Example: Launching Fernleaf, an AI field notebook
Example content — a dummy case study about taking an AI note-taking product from private beta to public launch.
Example content. This case study is a placeholder to show how work entries look. Replace it with your own project.
The seed
Fernleaf began as a question asked on a long walk: what if a notebook could listen the way a forest does — patiently, without judging, and remembering only what matters? The team had a working prototype that summarised voice memos, but no clear reason for anyone to care.
What we learned in beta
We invited 212 people into a private beta over nine weeks. Three findings shaped the launch:
- People did not want summaries, they wanted threads. Linking an idea from Tuesday to one from three weeks earlier drove 63.4% of repeat sessions.
- Trust was earned in the first minute. Showing exactly which sentence an insight came from cut “I don’t believe this” feedback by more than half.

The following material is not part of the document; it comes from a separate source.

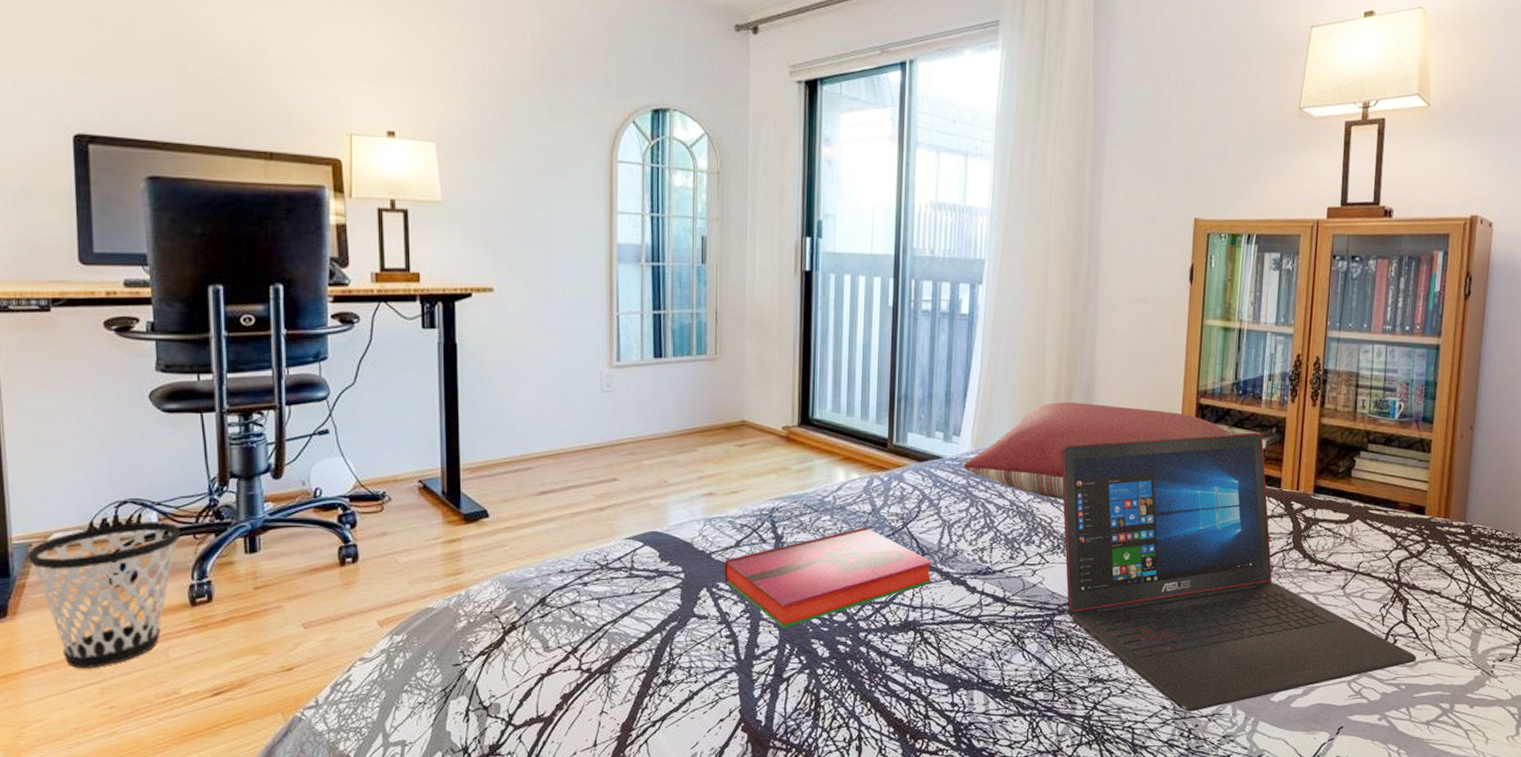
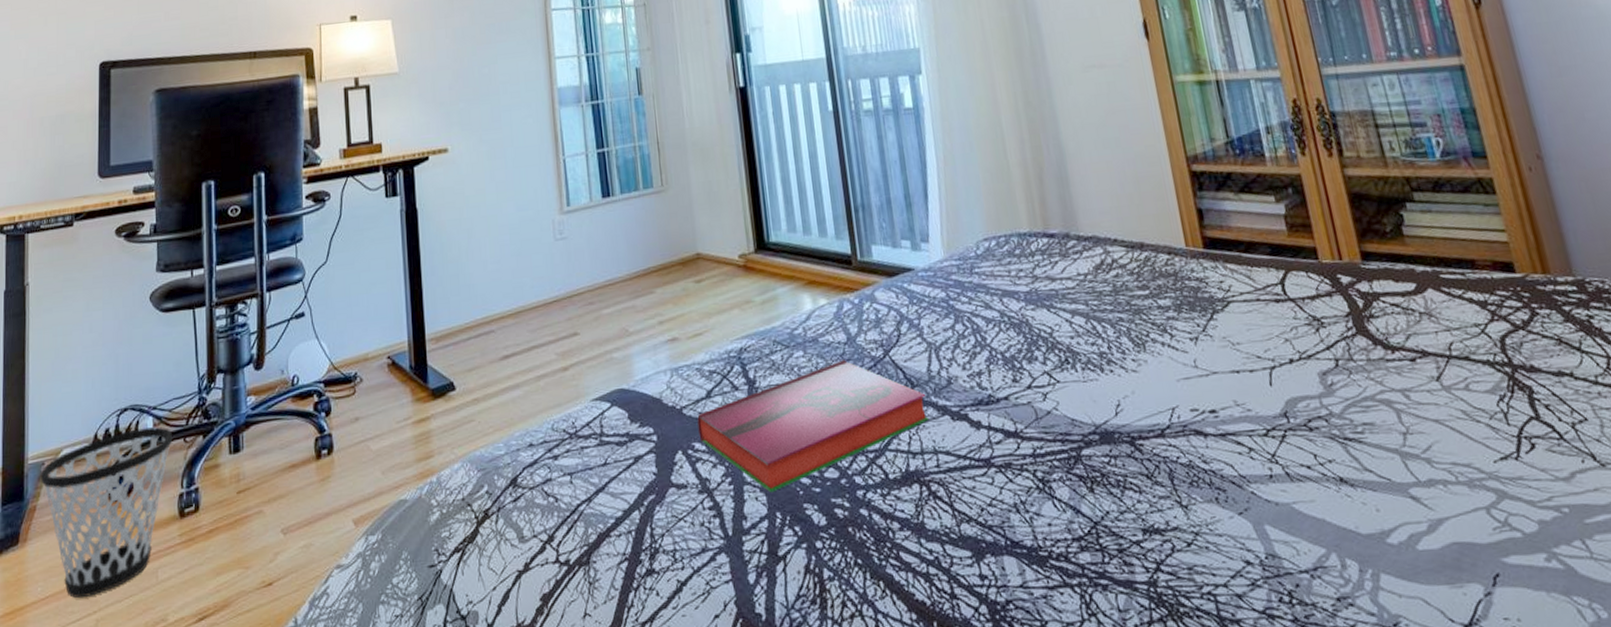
pillow: present [964,402,1230,500] -> none [939,184,1239,303]
laptop: present [1061,432,1416,712] -> none [1045,196,1572,567]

- Quiet beats clever. Removing proactive notifications raised week-four retention from 31% to 44.7%.
Shaping the launch
We rewrote the product story around one idea — your thinking, connected — and cut the feature list on the landing page from eleven items to three. The launch sequence ran over two weeks:
- A short, honest founder note explaining what the model does and does not do
- A public changelog, so early users could see their feedback turn into shipped work
- A small, invite-based waitlist that let us scale inference costs gradually
Outcome
Fernleaf reached 4,870 sign-ups in the first fortnight, with a model-cost per active user that stayed 22% below forecast. More importantly, the support inbox was full of people describing moments rather than bugs.
What I would do differently
Start the evaluation harness earlier. We spent the last week before launch hand-checking outputs that a small, well-labelled test set would have caught in minutes.